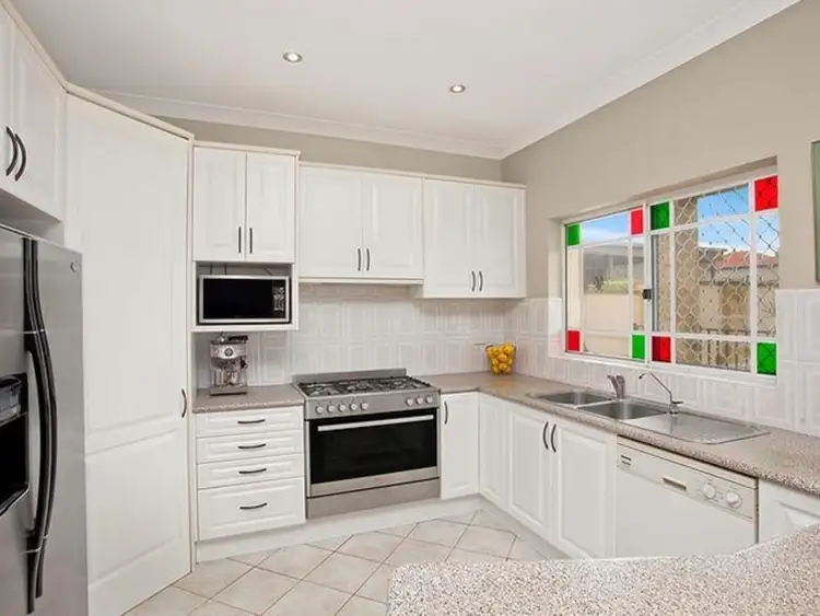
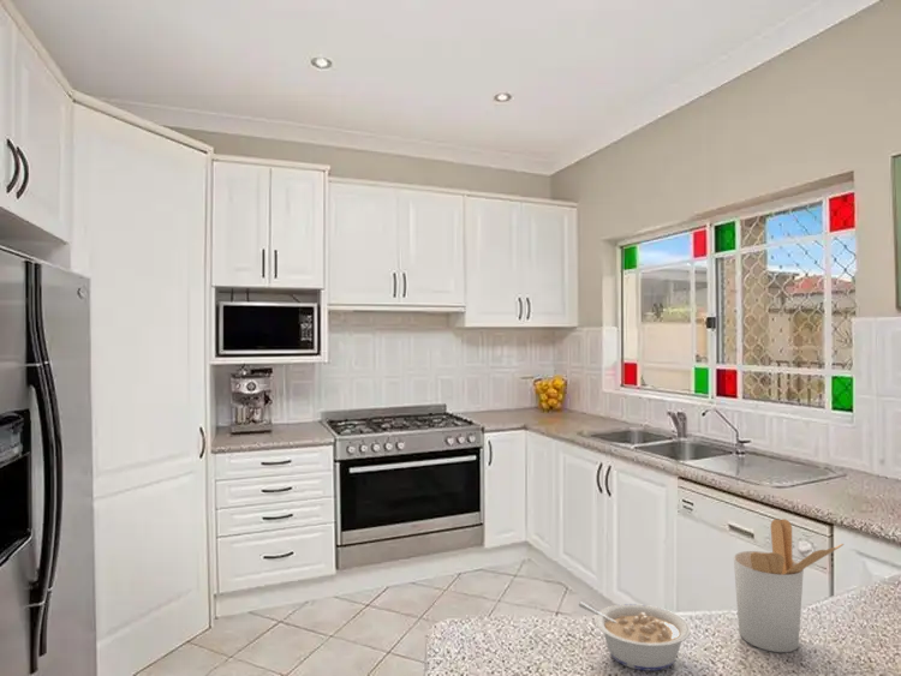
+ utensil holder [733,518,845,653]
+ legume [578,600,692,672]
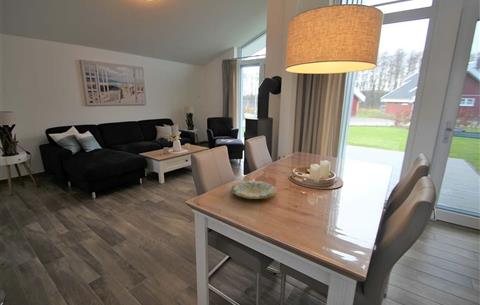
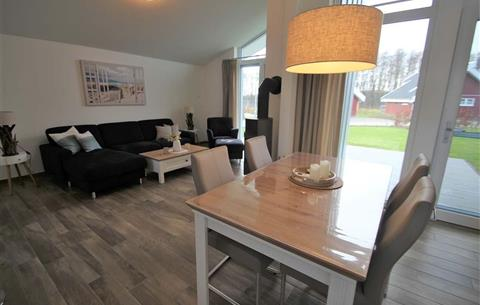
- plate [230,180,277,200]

### Problem to solve
Print the preceding material over again exactly. Please leave the pictures out.

### Solution to this task
+ utensil holder [733,518,845,653]
+ legume [578,600,692,672]
- plate [230,180,277,200]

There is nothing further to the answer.